Reproduce the rows from the line containing "Where is the data nearest to the value 0?" through the end of the rows, with both ends included. Omit the pictures from your reply.
§
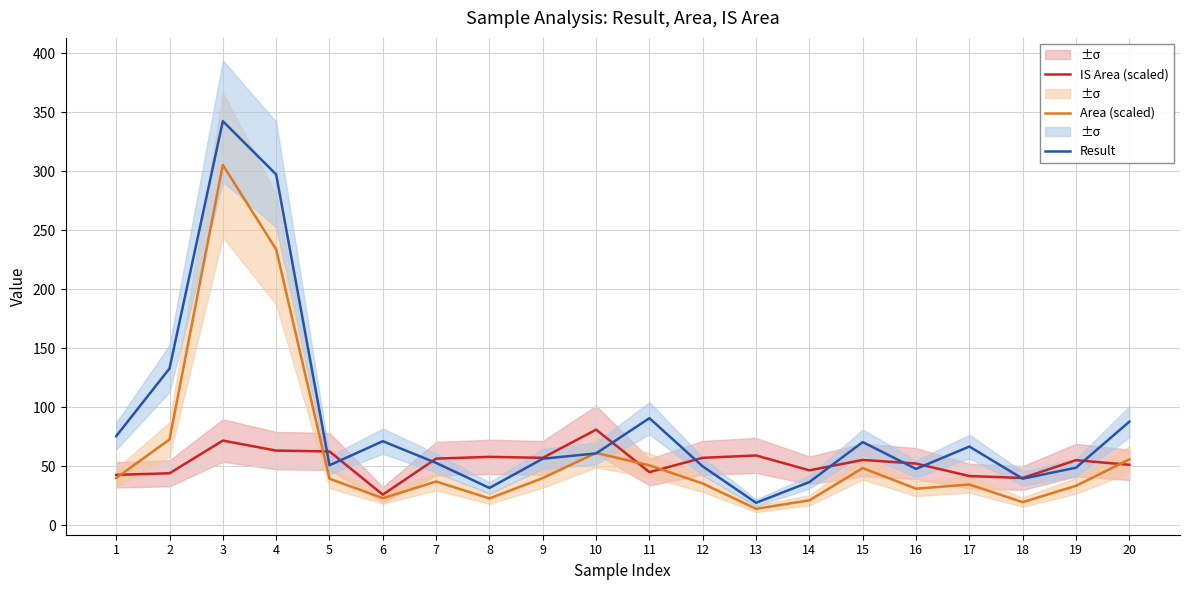

Rank the series by their average value, from lowest to highest.

IS Area (scaled), Area (scaled), Result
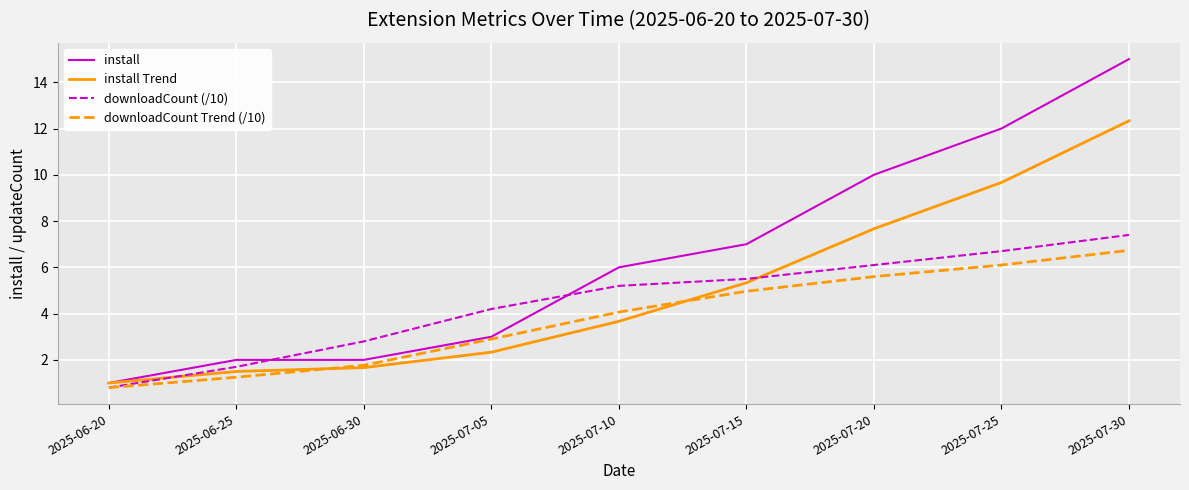

Which category has the lowest value across all series?

2025-06-20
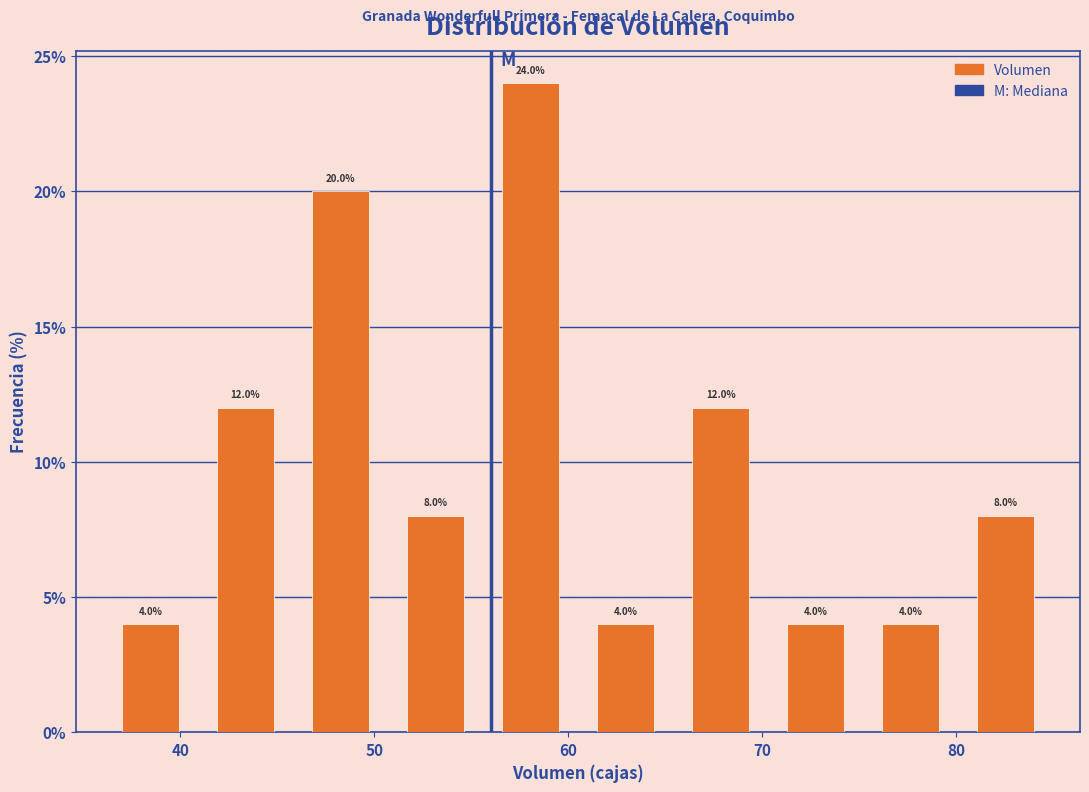

How tall is the bar that spans 75.2 to 80.1 on the x-axis? The bar edges are not printed on the chart, so give them approximately, as read against the axis.

4.0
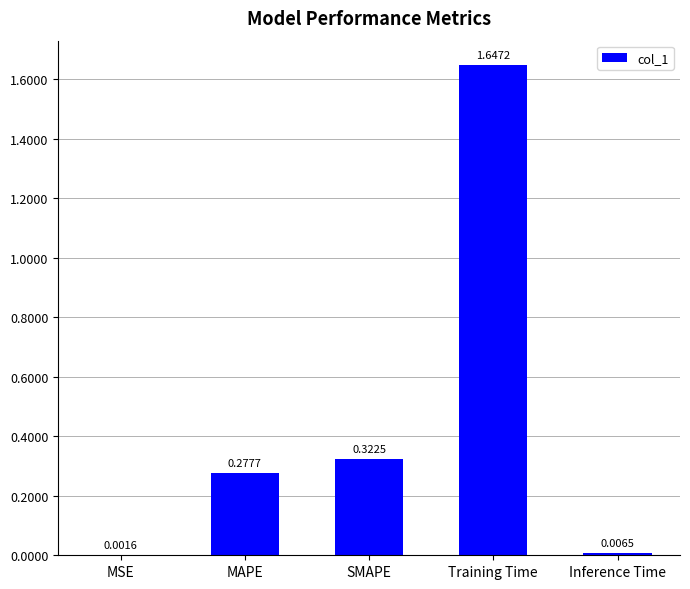

Where is the data nearest to the value 0?

MSE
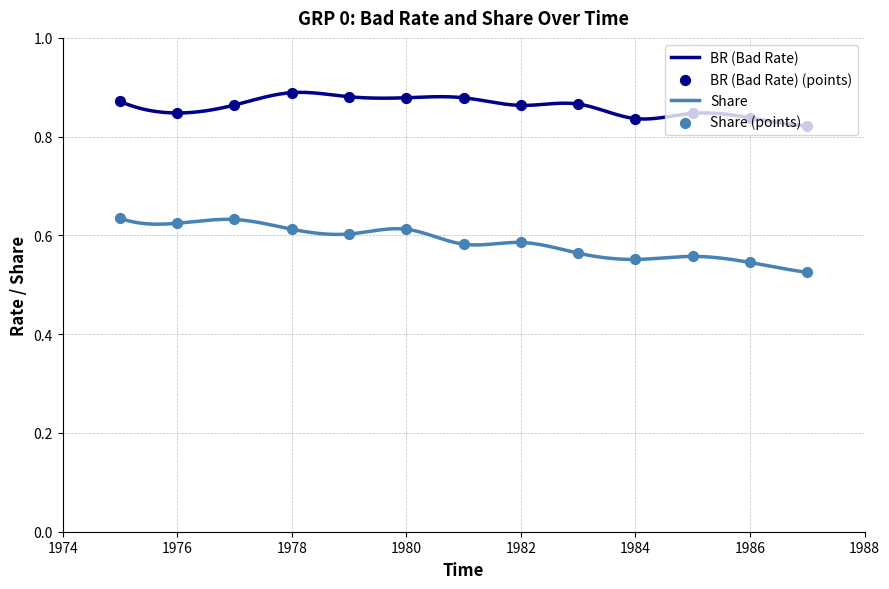

Which series has the largest total across all categories?

BR (Bad Rate)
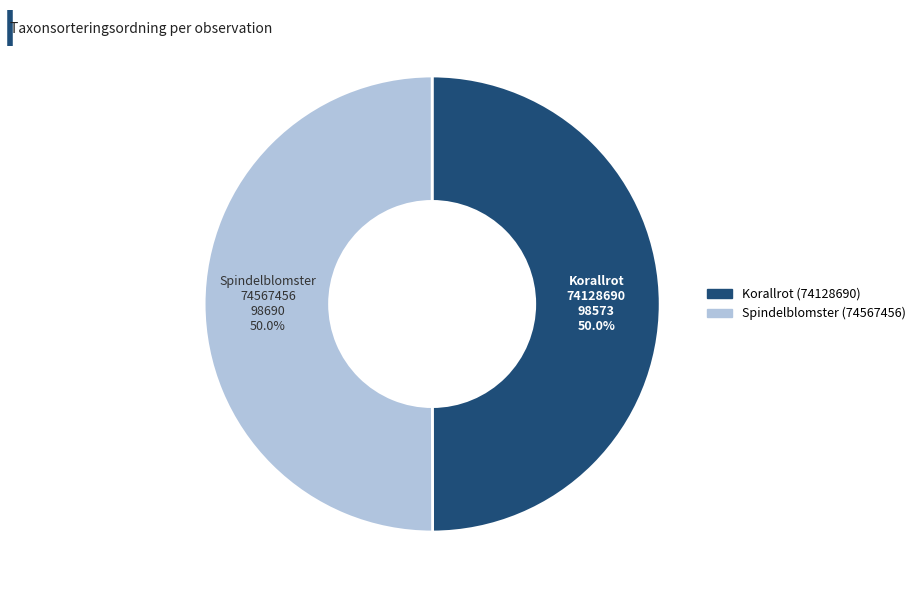

The Korallrot (74128690) slice represents 61% of the pie. True or false?

False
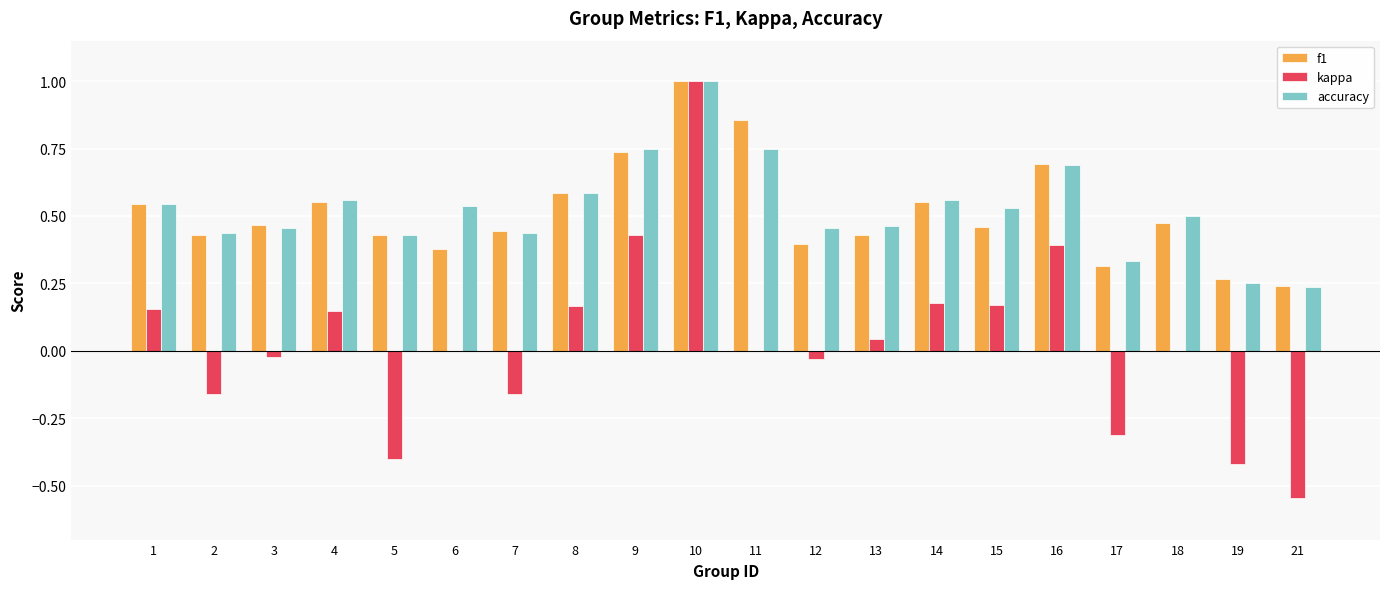

What is the sum of all f1 values?

10.2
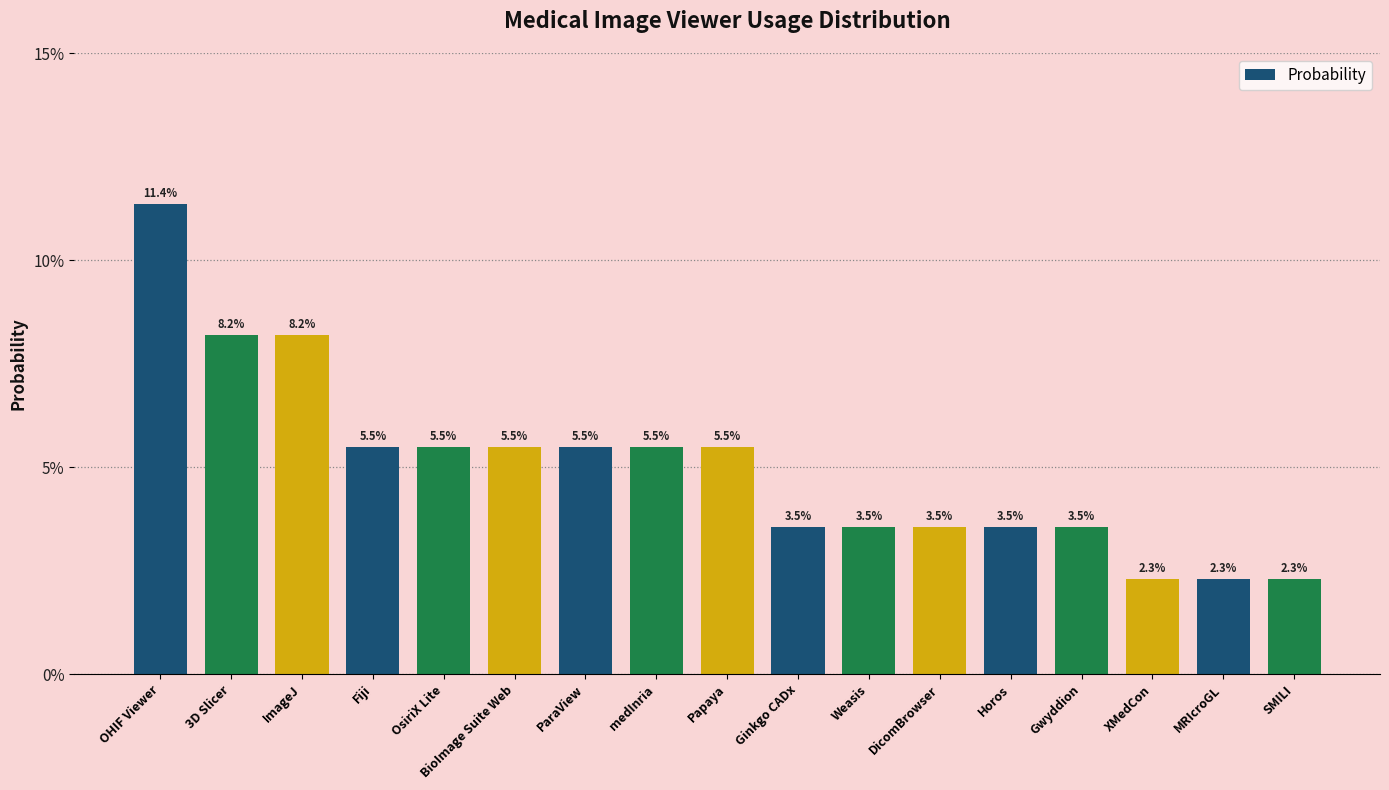

Is it true that the value at ParaView is 0.0?

False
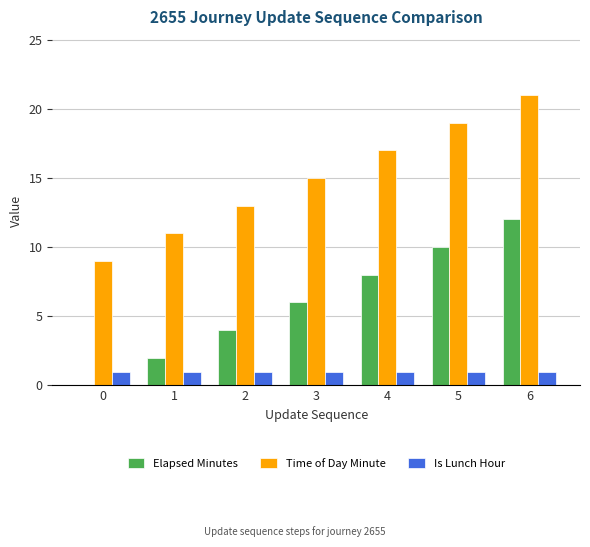

What is the difference between the Elapsed Minutes values at 5 and 6?

2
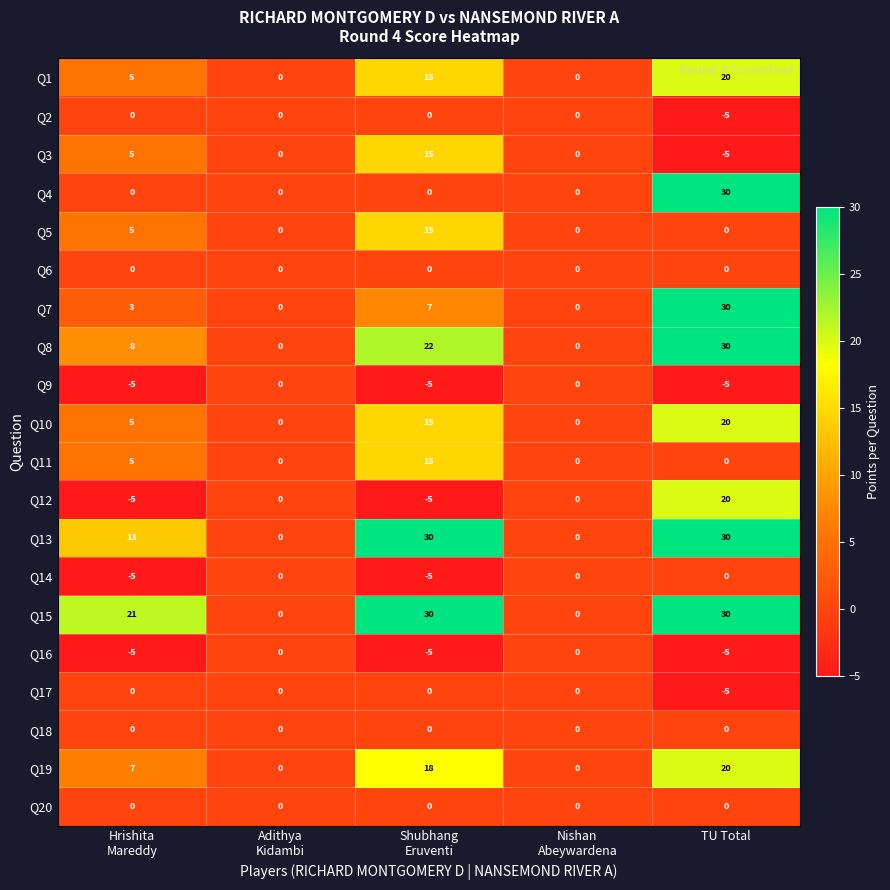

Which series has the largest total across all categories?

Q15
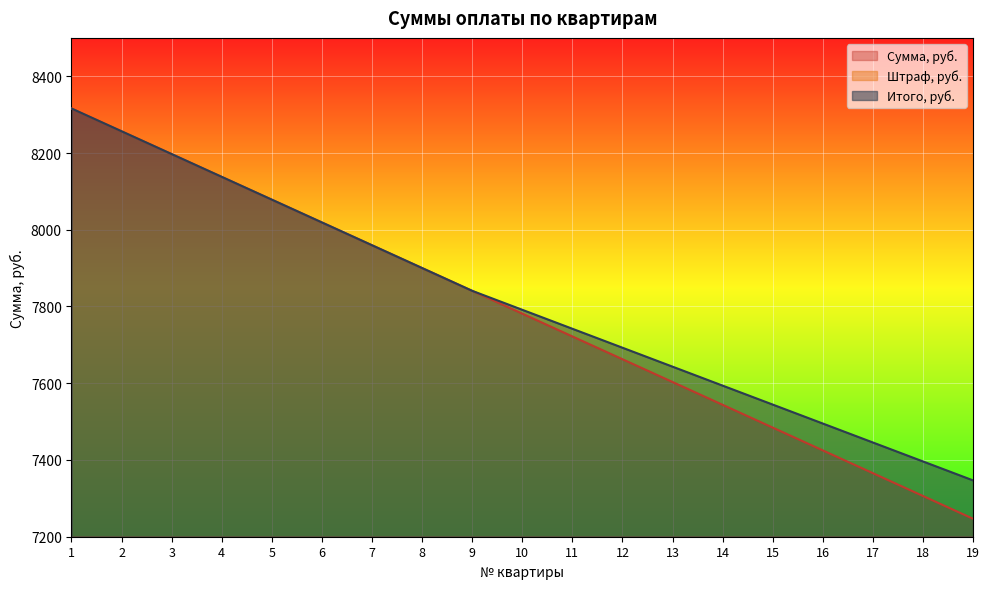

List the labels in order of Штраф, руб. value, largest first.

19, 18, 17, 16, 15, 14, 13, 12, 11, 10, 1, 2, 3, 4, 5, 6, 7, 8, 9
§
◆ Reply:
Where is the data nearest to the value 0?

MSE

Which series has the largest total across all categories?

BR (Bad Rate)

The Korallrot (74128690) slice represents 61% of the pie. True or false?

False

What is the sum of all f1 values?

10.2

Is it true that the value at ParaView is 0.0?

False

What is the difference between the Elapsed Minutes values at 5 and 6?

2

Which series has the largest total across all categories?

Q15

List the labels in order of Штраф, руб. value, largest first.

19, 18, 17, 16, 15, 14, 13, 12, 11, 10, 1, 2, 3, 4, 5, 6, 7, 8, 9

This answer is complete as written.